Going to see it tomorrow night. I'm a bit concerned... hmmn.

lucy tartan said...

Don't let me put you off. I'm not to be trusted.

I've read a few more reviews today, and I'm starting to think that the reviewers are loving it because it's Nick Cave. I sympathise with that, but it doesn't change anything, not for me.

R.H. said...

You say you are not to be trusted, but can we trust you to be truthful about that?
Are you having us on?
Well yes, maybe some of us, but not me. I've summed you up. Completely. You have a Sunday-roast sensibility, and a predilection for floral-patterned carpet.

R.H.
(*Social commentator)


*Laugh all you like, I get paid for it.

R.H. said...

But mind you, looking grave and intelligent all the time is hard work.

Tony said...

You know something: I have an original version of Night of the Hunter signed by John Huston with a note to James Agee. He calls him Jim.

I just thought I'd share that.

lucy tartan said...

Tony, I am dead impressed. The novel is not easy to find anywhere let alone with an inscription like that. Is there anything else written inside, marginalia of any kind? Do you think Agee used it writing the screenplay?

I was about to offer a few pitiful anecdotes about who owned some of my secondhand books before me, but I won't even bother now.

Now here is a Theory Nerd Alert:
Scott of Acephalous, in the blogroll there, ----> posted a couple of days ago about having lent his personal self-annotated copy of Hardt and Negri's Empire, through an intermediary, to Gayatri Chakravorty Spivak (postcolonial theorist, translator of Derrida, etc). The book was returned with what appeared to be Spivak's comments on Scott's notes. To his credit Scott did not instantly hyperventilate himself into the emergency ward....

Tony said...

You never lend your books. That is madness.

I'm at work at the moment so I can't give you the words verbatim, but it's a short note about the book containing some good ideas.

Anonymous said...

Haven't seen it yet, but that is a bloody good provocative review.

I love it when someone pricks the balloon of a travelling fog of approval, and gives reasons. It makes the whole discussion much more multidimensional.

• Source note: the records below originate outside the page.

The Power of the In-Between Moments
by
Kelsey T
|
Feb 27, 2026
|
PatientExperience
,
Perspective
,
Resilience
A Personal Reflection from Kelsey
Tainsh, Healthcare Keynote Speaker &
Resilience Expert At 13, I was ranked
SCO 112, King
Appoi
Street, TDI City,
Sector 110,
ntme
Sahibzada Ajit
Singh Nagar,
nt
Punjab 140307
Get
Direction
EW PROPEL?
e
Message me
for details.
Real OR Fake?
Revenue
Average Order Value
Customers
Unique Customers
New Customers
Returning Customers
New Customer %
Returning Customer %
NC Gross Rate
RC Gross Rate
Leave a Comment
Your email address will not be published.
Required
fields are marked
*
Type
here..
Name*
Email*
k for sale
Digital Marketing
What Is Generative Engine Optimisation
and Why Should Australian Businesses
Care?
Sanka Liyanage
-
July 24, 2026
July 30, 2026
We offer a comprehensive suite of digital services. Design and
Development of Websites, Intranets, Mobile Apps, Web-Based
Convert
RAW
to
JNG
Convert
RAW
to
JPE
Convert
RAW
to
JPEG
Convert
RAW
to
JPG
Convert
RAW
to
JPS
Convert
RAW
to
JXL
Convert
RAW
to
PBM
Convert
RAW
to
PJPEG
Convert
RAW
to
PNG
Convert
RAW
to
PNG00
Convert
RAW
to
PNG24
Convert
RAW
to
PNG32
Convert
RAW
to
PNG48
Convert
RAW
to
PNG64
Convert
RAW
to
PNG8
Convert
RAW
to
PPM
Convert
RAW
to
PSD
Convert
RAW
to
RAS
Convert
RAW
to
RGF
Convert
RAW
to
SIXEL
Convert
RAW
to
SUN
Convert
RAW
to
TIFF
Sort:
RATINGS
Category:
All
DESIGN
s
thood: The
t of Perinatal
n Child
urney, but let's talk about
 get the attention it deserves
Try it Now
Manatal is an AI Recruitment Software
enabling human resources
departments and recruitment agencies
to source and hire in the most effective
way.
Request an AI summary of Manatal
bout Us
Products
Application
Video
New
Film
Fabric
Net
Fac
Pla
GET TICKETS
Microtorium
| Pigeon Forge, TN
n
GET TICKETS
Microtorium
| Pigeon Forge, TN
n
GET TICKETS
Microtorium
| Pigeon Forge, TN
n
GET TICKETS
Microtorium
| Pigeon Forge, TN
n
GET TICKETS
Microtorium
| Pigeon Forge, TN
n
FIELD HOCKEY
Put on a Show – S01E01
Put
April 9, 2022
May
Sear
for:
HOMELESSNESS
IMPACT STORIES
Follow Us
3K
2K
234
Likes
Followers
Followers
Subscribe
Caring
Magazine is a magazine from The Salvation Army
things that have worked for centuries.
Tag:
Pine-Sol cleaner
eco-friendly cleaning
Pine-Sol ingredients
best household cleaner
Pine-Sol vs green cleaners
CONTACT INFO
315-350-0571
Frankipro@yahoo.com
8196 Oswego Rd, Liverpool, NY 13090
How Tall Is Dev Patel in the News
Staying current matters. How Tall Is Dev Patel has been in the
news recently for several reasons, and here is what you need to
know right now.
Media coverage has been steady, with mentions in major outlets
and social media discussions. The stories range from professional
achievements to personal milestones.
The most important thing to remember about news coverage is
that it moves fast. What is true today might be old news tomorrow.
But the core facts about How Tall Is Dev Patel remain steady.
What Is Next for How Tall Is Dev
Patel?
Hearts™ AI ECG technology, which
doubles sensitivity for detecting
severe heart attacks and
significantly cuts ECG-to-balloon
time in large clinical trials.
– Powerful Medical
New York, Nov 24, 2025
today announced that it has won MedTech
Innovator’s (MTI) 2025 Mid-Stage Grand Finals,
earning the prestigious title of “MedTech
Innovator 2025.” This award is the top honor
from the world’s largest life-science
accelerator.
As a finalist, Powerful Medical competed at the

For what its worth, I'll drop a link onto Screen Hub.

- barista

Tony said...

Oh, and I bought it at a second-hand bookshop on the Charing Cross Rd in January 1991.

Ampersand Duck said...

Really interesting to read about this. I'd decided not to see it after seeing numerous shorts, and just from them I could work out that David Wenham seemed to be basing his character on Richard Roxborough's hammy Duke in Moulin Rouge.

The review I heard on Deep End last week or so said that the film uses Aborigines well until they are no longer necessary and then drops them like hot cakes.

Cozalcoatl said...

The movie uses everyone, kills them and drops them like hotcakes.

I liked the starkness, the unrelenting misery of it all.
Came out of it, thinking how awesome my life really is.

I really liked your review, you know way more about Australian movies and their elements than i do. I agreed with you in some bits, but i liked it. I'm simple that way in that i can state a few reasons why but its easier to say "i liked it"....i'm listening to Nick Cave now so i'm bias..;)

Anonymous said...

Harsh. I totally disagreed with you on Downfall so perhaps this film is for me.

The Student said...

Didn't this have Woody Harrelson and Demi Moore in it?

Anonymous said...

Okay, finally saw it, and I agree. Failure. Bloody, violent, unpleasant failure.

BwcaBrownie said...

*lol* Tony: Dear Jim, this book has some good ideas. I reckon every jumped up little pseud from Yonkers to yarraville (including Tracy Pew RIP) will get LOVE and HATE tattooed on his fingers. love Husty.